Knowledge discovery for time series

My thesis investigates the use of machine learning methods for analysis of economic and financial time series. Since structural models in economics and finance are known to have limited predictive power, I study a data driven, time series approach to knowledge discovery in these domains. The ultimate goal of building predictive models of such time series is to support decision making in areas such as business, investing, and government policy. Machine learning offers powerful tools for forecasting and decision making. Supervised learning methods can be used to develop forecasting models of economic series that can aid in decision support. Reinforcement learning methods can produce systems capable of making investment decisions.

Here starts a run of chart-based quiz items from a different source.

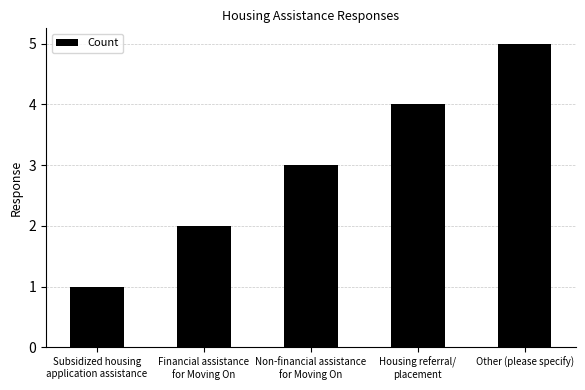

Does the chart contain any negative values?

No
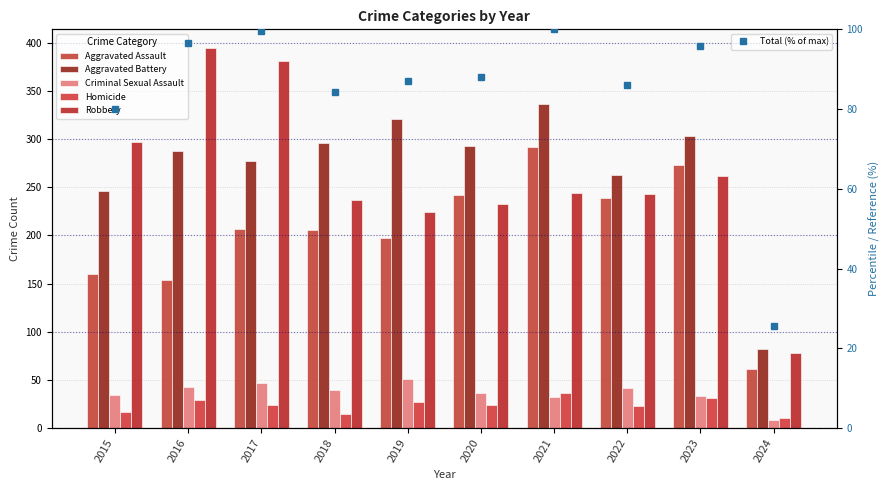

Between 2017 and 2020, which series saw the biggest shift?

Robbery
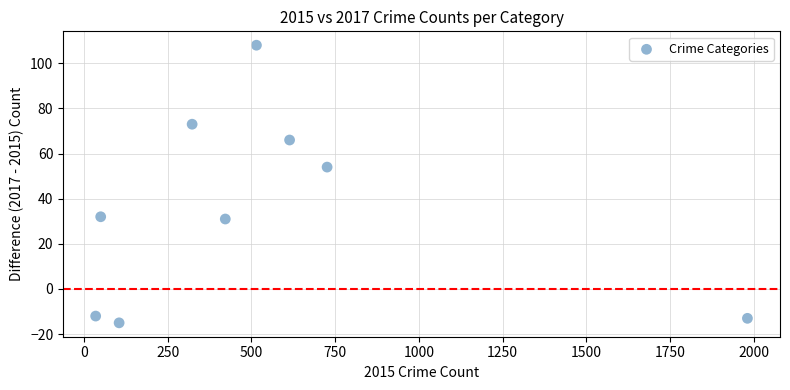

What Y value in the scatter plot is closest to 46?

54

Hence, my thesis consists of two main investigations: a study of methods for predicting macroeconomic and financial time series, and a study of extensions to a reinforcement learning algorithm for constructing financial decision systems. In the forecasting project, I develop a supervised training methodology for models that predict challenging macroeconomic and financial time series. I compare the performance of linear and nonlinear networks with a diverse set of standard linear benchmark models. While some advantage is obtained from the use of nonlinear networks for certain of these time series, a key result is that linear network models trained with stochastic, nonlinear neural network learning algorithms can achieve greatly improved performance over the benchmark methods on most of the data sets. The second topic investigated is enhancements to the Recurrent Reinforcement Learning (RRL) algorithm. The RRL approach to trading system design has been shown to be effective at learning strategies that directly maximize financial objective functions, and also has been shown to outperform approaches based on supervised learning on artificial data sets. In my work, I investigate several significant extensions of RRL: to incorporate downside risk measures, to compare the RRL policy approach to an alternate RL value function approach, to extend the approach to portfolio management, and to conduct simulation studies on a number of artificial and real data sets, including an S&P-500 asset allocation system and a high frequency foreign exchange trader.